## INSTRUCTIONS TO FOLLOW:
Whenever a line in the data below includes the string "property", copy it out.

## SOURCE DATA:
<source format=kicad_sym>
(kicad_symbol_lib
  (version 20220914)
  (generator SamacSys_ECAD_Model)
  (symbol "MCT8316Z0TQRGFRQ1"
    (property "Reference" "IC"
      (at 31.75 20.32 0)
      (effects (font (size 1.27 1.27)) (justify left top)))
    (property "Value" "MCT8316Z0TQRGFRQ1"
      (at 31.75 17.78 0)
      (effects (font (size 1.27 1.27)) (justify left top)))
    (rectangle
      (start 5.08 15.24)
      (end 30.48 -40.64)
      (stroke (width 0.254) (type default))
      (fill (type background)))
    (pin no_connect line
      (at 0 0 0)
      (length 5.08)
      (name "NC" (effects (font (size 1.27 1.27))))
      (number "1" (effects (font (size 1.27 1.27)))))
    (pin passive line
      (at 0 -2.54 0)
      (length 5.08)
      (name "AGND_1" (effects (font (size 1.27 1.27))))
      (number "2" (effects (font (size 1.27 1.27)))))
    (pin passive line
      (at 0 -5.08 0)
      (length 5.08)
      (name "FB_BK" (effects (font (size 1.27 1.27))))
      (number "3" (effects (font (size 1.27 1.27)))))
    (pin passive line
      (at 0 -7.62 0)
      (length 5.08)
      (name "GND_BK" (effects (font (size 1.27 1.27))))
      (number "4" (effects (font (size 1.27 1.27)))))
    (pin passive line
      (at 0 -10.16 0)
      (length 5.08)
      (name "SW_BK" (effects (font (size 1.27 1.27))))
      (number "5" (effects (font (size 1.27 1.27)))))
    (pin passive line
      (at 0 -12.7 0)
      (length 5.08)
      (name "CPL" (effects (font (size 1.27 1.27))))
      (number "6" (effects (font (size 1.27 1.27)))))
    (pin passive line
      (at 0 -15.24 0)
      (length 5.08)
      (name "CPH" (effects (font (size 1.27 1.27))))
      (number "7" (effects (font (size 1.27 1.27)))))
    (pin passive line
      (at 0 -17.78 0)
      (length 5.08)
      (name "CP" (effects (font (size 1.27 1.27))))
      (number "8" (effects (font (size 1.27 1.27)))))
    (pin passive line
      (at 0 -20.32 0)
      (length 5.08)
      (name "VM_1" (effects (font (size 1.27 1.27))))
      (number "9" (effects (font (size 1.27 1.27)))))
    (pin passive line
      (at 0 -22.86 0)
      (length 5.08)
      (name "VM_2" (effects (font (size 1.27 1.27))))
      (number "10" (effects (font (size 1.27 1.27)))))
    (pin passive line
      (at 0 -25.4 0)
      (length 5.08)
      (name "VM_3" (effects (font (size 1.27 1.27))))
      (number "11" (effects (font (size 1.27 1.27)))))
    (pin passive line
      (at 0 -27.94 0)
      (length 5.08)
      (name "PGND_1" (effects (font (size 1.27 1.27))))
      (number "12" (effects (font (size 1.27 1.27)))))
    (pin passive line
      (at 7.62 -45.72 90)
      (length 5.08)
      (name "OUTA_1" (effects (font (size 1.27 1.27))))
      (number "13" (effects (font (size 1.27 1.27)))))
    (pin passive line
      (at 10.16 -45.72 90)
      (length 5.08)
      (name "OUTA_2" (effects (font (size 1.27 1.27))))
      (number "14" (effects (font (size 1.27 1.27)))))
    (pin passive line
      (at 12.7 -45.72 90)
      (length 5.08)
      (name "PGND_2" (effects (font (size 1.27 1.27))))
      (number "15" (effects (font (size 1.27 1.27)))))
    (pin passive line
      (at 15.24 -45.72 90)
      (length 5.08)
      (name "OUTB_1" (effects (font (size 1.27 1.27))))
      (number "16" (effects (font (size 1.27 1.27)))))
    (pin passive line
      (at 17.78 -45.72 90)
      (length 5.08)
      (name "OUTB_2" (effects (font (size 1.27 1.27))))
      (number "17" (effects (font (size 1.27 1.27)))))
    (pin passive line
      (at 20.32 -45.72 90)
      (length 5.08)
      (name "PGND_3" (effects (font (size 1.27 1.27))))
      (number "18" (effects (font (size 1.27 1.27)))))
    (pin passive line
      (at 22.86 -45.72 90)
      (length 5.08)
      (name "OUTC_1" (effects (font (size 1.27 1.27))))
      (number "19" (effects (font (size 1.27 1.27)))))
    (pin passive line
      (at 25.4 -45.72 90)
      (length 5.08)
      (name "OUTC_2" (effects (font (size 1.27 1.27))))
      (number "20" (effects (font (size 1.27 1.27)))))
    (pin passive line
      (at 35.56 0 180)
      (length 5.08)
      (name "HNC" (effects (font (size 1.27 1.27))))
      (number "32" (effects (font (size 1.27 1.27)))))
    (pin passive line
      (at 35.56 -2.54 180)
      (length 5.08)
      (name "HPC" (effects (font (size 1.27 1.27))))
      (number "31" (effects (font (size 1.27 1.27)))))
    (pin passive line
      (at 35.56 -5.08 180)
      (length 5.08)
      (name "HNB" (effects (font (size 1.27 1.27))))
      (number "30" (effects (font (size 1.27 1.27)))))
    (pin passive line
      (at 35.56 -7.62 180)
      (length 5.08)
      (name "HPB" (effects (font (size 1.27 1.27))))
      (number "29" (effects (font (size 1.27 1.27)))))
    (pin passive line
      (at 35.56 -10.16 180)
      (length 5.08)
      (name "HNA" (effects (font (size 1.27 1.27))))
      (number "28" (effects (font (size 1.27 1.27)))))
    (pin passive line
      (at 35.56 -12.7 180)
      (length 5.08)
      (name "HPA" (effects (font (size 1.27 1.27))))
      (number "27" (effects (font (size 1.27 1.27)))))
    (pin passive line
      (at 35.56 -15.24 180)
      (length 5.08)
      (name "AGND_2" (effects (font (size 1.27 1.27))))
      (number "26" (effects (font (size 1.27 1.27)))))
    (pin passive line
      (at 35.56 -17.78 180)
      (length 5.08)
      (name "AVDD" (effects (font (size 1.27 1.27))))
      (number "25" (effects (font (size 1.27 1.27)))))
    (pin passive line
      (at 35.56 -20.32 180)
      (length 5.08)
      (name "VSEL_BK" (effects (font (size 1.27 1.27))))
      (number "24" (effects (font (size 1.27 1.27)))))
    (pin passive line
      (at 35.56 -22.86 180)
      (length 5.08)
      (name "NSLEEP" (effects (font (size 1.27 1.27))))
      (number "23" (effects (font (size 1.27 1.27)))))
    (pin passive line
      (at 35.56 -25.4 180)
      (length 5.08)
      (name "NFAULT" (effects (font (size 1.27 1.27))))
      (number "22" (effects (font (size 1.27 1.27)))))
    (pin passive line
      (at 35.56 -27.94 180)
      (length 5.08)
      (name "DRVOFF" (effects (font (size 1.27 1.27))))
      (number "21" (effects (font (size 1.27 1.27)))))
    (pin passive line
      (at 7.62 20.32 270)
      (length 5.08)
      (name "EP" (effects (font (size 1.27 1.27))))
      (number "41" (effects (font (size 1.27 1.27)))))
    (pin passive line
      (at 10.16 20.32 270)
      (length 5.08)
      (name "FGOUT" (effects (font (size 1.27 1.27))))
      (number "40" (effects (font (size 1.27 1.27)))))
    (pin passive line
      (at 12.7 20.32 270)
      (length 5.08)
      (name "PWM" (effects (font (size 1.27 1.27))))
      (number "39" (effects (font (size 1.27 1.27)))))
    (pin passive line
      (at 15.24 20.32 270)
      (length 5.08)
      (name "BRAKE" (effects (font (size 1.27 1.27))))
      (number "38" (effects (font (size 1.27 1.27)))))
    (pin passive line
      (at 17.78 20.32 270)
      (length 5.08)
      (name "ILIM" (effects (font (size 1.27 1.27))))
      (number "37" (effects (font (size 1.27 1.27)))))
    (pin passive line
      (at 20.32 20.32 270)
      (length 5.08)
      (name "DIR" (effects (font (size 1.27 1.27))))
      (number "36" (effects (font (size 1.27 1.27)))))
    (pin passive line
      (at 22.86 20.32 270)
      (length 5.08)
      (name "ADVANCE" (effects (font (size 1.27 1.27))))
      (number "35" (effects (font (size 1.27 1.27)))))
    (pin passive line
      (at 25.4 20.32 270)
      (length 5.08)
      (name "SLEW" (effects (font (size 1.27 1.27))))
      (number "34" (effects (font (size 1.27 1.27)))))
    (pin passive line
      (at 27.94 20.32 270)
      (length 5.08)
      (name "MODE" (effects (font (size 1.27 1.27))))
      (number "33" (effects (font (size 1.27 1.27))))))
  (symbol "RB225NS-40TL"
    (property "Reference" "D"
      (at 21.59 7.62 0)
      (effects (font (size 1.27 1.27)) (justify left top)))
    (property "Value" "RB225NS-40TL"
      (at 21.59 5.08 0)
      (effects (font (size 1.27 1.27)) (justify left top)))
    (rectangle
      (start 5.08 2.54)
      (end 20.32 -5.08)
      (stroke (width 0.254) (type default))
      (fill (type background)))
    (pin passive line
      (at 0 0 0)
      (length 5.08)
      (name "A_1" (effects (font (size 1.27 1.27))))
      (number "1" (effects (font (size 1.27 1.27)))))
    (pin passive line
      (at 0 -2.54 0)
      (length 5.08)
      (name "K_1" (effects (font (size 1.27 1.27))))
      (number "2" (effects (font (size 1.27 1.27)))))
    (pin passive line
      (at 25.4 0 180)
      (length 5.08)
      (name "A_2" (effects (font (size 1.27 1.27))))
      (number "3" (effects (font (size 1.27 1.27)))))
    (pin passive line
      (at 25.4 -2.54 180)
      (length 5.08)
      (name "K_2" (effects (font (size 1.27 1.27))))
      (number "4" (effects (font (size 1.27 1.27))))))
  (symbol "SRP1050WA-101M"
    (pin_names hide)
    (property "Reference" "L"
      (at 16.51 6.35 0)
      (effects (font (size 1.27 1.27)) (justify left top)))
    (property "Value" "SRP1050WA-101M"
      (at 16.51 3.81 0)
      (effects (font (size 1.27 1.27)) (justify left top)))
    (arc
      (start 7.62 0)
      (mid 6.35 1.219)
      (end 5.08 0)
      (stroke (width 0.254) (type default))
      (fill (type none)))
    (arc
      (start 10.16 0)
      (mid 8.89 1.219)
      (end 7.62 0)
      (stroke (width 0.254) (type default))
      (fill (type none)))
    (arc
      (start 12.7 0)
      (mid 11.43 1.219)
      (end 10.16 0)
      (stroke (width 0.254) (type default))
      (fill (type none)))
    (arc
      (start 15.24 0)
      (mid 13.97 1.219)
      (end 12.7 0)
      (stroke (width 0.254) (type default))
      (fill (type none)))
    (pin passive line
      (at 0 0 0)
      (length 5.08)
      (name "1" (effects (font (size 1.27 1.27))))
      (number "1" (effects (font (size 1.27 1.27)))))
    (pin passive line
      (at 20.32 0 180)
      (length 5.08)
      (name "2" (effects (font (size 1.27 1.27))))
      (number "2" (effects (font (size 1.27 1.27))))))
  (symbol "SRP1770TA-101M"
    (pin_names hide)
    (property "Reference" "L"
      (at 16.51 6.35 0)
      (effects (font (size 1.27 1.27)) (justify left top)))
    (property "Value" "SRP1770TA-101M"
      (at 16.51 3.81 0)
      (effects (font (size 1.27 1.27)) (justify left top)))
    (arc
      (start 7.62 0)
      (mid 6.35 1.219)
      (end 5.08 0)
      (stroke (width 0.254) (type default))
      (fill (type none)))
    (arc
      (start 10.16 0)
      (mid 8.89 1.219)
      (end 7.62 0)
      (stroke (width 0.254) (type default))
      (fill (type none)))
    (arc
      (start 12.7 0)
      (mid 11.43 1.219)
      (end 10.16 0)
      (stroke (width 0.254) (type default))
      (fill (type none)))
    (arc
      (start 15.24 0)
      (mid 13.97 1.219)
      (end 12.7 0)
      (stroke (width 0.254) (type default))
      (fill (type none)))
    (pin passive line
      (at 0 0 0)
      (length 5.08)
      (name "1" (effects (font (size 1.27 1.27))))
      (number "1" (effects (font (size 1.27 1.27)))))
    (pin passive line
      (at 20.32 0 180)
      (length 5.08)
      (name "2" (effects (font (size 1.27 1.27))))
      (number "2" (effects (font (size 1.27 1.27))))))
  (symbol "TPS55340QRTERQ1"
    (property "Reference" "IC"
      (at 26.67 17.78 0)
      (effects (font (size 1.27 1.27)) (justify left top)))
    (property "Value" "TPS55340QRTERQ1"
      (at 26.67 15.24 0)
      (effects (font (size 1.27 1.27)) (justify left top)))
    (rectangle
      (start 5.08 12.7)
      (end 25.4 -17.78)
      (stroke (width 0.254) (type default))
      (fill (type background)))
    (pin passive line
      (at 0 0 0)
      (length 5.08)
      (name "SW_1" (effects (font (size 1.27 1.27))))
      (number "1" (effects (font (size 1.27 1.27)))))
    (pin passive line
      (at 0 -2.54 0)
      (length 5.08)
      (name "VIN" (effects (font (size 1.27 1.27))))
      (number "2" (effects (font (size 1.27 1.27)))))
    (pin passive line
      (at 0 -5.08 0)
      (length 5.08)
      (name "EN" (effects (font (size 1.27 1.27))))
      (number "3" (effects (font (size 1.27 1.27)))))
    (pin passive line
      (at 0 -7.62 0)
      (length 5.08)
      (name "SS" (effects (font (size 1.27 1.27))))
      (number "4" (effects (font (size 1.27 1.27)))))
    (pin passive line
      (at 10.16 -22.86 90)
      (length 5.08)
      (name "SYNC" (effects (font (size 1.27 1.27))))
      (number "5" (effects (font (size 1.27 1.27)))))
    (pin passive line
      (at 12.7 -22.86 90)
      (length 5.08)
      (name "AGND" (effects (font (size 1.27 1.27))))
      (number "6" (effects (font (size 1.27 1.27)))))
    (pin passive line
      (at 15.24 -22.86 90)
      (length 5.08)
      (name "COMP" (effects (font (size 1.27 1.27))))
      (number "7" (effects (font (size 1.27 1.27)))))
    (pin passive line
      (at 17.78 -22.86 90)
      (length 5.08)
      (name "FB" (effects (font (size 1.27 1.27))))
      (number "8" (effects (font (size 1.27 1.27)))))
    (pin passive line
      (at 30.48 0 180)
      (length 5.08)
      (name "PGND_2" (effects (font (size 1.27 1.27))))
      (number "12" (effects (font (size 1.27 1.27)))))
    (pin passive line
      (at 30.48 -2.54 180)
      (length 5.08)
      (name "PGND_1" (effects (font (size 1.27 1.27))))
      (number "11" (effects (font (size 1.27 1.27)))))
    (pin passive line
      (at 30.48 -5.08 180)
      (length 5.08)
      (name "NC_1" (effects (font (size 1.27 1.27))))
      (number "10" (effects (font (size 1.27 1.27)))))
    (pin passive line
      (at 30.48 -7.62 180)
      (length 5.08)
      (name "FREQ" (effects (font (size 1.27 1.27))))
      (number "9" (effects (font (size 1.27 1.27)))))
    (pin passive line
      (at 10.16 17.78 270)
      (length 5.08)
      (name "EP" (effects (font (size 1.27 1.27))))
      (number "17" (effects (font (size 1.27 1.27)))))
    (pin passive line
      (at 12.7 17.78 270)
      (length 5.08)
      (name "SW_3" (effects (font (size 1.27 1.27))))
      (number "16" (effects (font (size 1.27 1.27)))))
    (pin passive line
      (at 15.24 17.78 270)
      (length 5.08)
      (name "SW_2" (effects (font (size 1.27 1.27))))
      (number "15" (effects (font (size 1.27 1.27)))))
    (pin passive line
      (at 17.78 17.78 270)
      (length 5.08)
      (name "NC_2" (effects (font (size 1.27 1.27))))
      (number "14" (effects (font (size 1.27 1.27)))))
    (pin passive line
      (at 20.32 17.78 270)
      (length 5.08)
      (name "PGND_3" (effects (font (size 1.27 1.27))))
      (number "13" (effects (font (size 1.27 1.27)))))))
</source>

## OUTPUT OF THE TASK:
    (property "Reference" "IC"
    (property "Value" "MCT8316Z0TQRGFRQ1"
    (property "Reference" "D"
    (property "Value" "RB225NS-40TL"
    (property "Reference" "L"
    (property "Value" "SRP1050WA-101M"
    (property "Reference" "L"
    (property "Value" "SRP1770TA-101M"
    (property "Reference" "IC"
    (property "Value" "TPS55340QRTERQ1"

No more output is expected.